TASK TO CARRY OUT: In the records below, one line contains "right eye: (402, 168)". Print that line and every line after it exactly, down to the final one.

Stored data entries:
==========
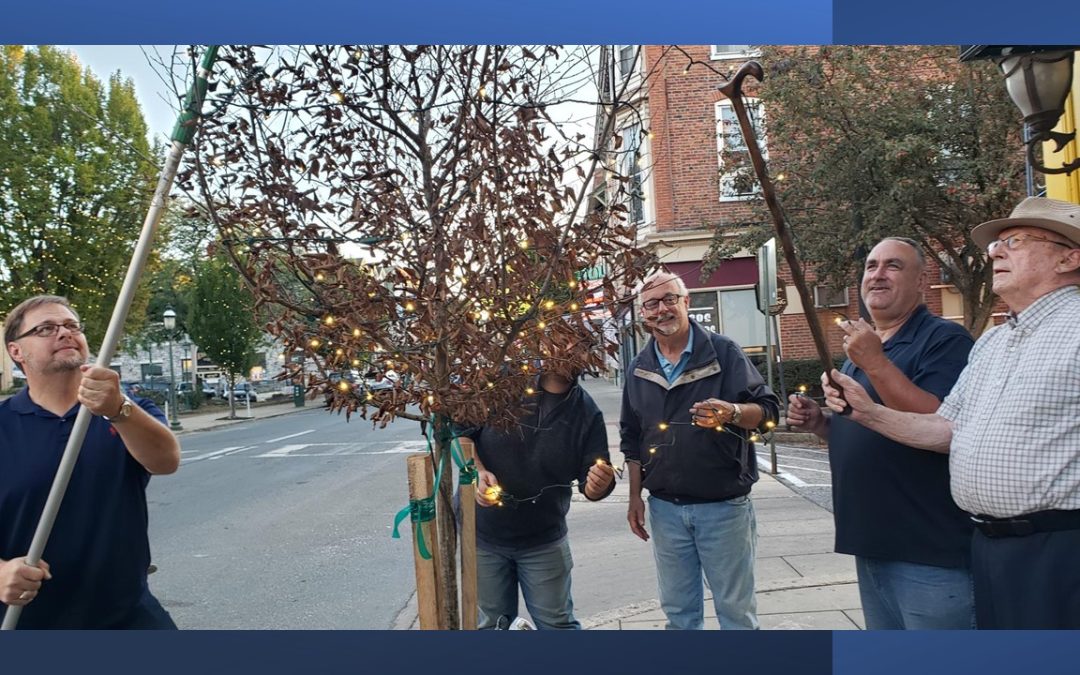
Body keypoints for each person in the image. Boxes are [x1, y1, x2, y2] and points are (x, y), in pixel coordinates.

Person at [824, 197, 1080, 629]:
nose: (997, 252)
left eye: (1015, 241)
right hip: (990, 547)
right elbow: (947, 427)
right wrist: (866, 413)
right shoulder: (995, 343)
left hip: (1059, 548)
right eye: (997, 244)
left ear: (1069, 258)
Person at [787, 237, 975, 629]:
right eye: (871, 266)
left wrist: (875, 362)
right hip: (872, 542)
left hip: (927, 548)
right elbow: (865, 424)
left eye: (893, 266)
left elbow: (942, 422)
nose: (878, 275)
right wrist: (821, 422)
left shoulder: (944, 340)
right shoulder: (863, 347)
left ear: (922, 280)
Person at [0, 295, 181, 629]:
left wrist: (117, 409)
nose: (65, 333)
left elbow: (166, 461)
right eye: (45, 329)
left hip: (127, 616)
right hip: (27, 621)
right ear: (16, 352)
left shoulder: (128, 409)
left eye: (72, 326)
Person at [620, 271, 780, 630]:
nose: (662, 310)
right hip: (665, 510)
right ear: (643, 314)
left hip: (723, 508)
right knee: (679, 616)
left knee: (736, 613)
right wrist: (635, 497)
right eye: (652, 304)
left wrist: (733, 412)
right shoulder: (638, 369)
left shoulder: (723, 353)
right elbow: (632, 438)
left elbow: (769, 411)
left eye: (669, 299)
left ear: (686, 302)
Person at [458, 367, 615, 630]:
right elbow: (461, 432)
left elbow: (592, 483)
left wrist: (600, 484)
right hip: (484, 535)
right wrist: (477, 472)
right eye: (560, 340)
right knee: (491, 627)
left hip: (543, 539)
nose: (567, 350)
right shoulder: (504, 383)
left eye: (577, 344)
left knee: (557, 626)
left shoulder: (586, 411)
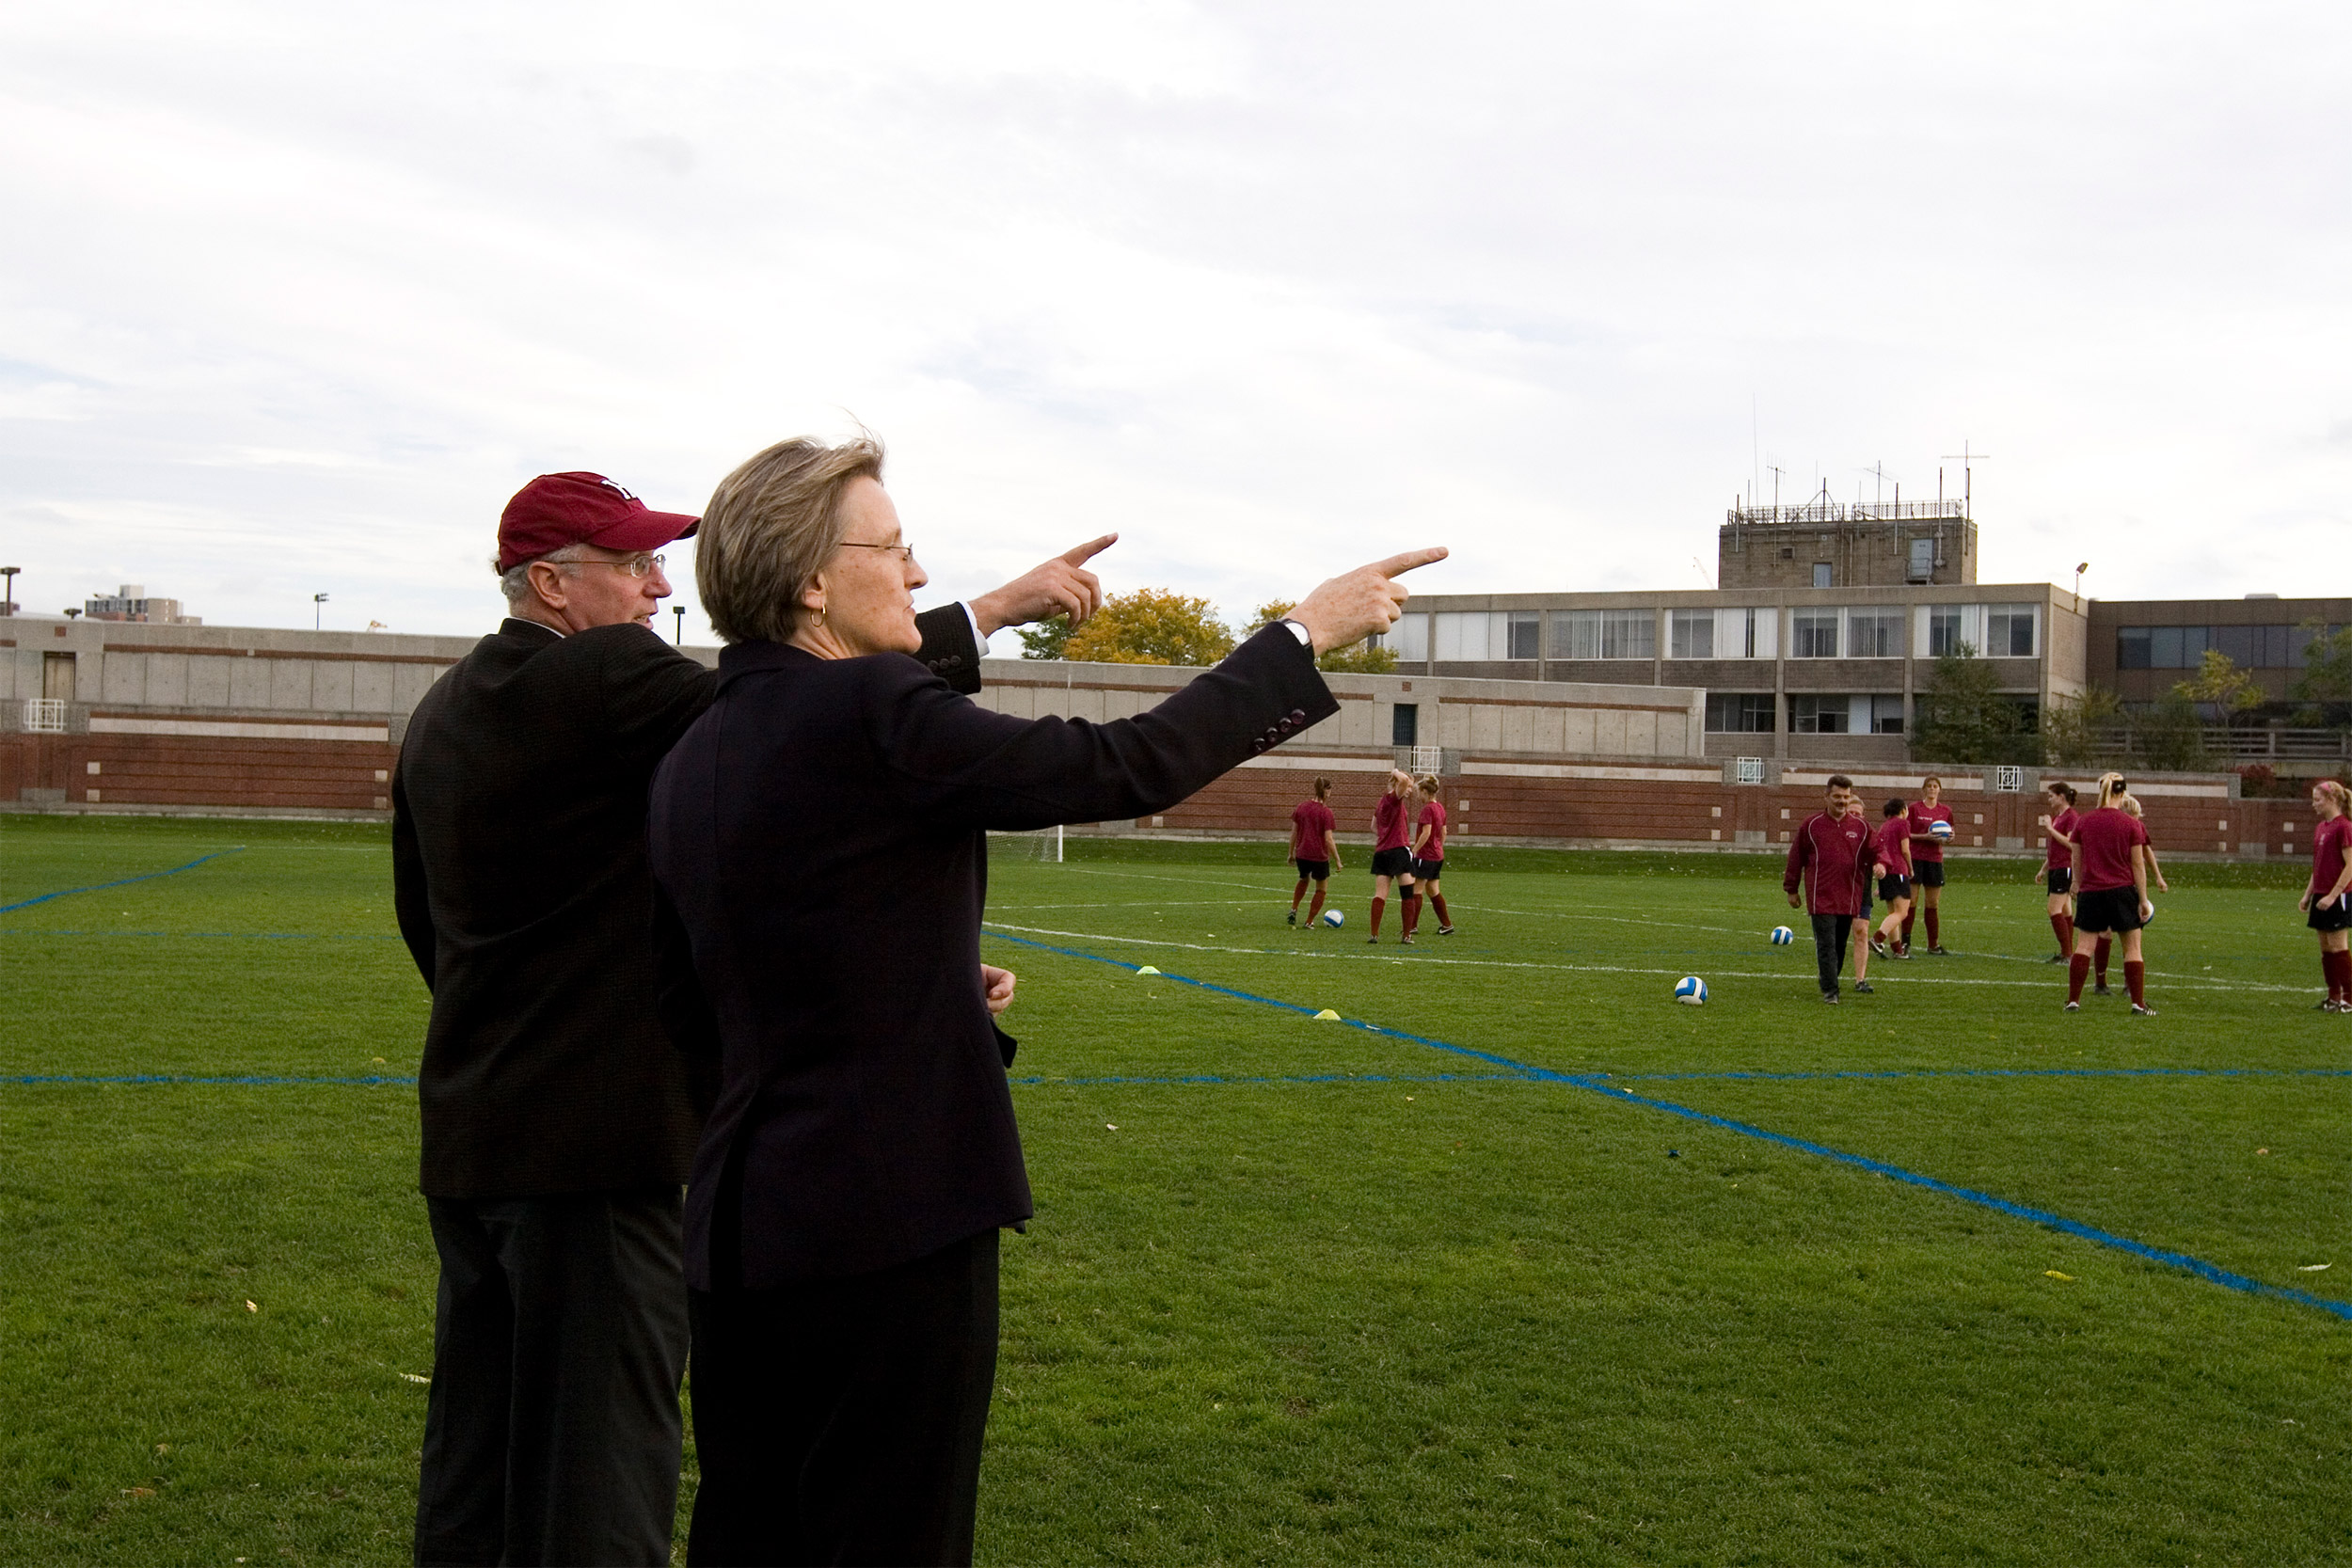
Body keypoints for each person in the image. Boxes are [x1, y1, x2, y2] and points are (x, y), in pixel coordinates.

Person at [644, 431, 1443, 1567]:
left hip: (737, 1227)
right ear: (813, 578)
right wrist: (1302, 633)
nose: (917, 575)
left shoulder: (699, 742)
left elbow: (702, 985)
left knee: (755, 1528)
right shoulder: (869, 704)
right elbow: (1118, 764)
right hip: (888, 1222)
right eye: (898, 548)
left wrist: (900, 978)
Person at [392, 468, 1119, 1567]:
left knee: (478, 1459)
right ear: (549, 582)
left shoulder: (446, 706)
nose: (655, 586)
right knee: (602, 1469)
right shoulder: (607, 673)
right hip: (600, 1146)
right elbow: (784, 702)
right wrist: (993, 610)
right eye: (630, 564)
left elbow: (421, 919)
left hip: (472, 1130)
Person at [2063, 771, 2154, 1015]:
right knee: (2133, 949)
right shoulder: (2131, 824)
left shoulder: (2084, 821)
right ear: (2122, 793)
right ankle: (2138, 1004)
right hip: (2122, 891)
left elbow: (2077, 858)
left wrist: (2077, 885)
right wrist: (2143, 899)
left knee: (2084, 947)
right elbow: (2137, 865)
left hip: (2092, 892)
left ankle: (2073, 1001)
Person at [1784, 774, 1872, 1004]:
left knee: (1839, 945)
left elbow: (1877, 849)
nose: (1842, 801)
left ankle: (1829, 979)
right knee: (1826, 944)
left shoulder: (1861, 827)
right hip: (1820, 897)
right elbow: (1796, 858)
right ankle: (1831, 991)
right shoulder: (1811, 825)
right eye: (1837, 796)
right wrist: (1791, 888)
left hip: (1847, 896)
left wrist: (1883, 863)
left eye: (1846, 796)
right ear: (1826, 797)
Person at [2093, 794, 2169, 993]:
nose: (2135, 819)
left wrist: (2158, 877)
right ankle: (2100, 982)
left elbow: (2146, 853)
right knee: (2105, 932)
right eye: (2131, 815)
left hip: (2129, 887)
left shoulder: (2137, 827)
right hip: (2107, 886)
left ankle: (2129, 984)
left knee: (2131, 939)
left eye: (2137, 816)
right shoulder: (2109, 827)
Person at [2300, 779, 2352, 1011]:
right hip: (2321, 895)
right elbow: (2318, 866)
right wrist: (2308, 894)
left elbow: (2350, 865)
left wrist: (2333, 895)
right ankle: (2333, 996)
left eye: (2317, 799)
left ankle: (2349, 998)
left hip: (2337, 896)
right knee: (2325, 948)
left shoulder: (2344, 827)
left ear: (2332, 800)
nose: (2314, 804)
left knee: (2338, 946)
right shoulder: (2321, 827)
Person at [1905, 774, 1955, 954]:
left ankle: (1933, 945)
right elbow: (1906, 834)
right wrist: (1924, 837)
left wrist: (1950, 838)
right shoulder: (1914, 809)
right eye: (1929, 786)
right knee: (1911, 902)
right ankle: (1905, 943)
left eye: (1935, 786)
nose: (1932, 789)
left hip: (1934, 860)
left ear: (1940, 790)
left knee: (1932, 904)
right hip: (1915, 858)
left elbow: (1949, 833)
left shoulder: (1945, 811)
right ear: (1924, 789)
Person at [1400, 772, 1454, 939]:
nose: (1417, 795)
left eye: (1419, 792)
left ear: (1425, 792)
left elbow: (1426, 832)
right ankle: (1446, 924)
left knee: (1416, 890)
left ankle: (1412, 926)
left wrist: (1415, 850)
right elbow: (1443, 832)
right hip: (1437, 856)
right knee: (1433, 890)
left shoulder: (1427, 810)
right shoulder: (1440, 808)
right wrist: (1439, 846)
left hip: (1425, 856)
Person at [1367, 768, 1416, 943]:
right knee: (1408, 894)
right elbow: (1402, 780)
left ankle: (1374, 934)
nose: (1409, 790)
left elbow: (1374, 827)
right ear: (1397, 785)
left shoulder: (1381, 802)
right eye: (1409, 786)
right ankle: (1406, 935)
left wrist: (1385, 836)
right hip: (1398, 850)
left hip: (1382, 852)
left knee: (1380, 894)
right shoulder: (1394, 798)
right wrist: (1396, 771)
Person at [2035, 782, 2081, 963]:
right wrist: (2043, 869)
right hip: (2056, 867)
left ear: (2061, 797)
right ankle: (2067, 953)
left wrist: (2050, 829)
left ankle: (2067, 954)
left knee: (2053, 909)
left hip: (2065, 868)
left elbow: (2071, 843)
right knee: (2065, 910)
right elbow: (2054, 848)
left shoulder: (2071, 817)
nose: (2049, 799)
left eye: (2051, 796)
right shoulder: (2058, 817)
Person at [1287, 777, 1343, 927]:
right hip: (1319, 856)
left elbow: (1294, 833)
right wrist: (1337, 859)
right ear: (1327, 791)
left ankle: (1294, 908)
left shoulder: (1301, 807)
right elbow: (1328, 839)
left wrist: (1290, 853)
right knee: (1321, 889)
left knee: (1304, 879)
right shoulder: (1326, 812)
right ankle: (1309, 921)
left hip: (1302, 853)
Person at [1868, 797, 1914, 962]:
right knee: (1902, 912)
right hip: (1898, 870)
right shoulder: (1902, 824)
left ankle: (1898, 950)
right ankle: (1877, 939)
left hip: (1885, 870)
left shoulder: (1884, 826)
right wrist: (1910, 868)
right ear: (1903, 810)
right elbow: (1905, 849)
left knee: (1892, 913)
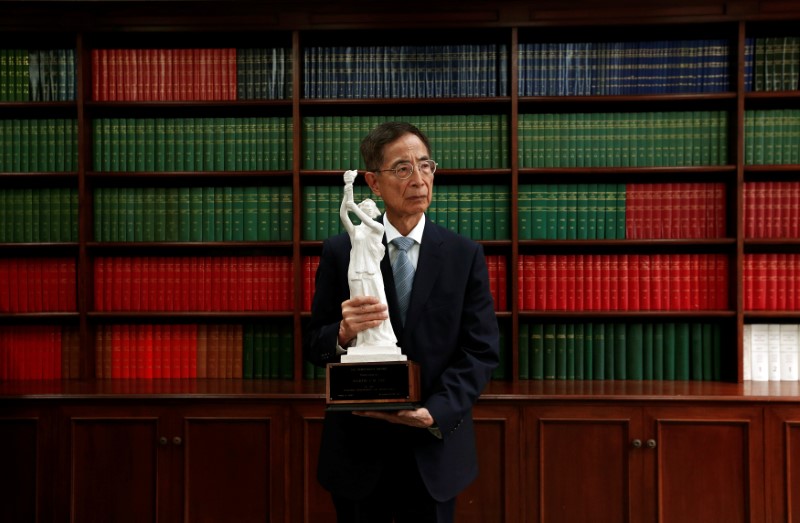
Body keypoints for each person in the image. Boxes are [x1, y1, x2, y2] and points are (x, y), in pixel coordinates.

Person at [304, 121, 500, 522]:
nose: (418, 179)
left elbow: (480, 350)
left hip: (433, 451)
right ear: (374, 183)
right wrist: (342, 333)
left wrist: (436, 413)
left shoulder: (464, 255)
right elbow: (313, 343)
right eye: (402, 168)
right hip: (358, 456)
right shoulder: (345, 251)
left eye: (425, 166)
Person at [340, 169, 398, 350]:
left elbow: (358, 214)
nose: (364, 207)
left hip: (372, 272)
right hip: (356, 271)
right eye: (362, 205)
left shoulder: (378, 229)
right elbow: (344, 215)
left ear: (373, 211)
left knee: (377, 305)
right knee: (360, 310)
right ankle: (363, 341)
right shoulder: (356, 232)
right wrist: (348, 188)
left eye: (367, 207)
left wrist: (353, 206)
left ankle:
==========
REPLY TO THE EXERCISE:
right eye: (402, 168)
right hip: (358, 456)
right shoulder: (345, 251)
left eye: (425, 166)
Person at [340, 169, 398, 350]:
left elbow: (358, 214)
nose: (364, 207)
left hip: (372, 272)
right hip: (356, 271)
right eye: (362, 205)
left shoulder: (378, 229)
right elbow: (344, 215)
left ear: (373, 211)
left knee: (377, 305)
right knee: (360, 310)
right ankle: (363, 341)
right shoulder: (356, 232)
right wrist: (348, 188)
left eye: (367, 207)
left wrist: (353, 206)
left ankle:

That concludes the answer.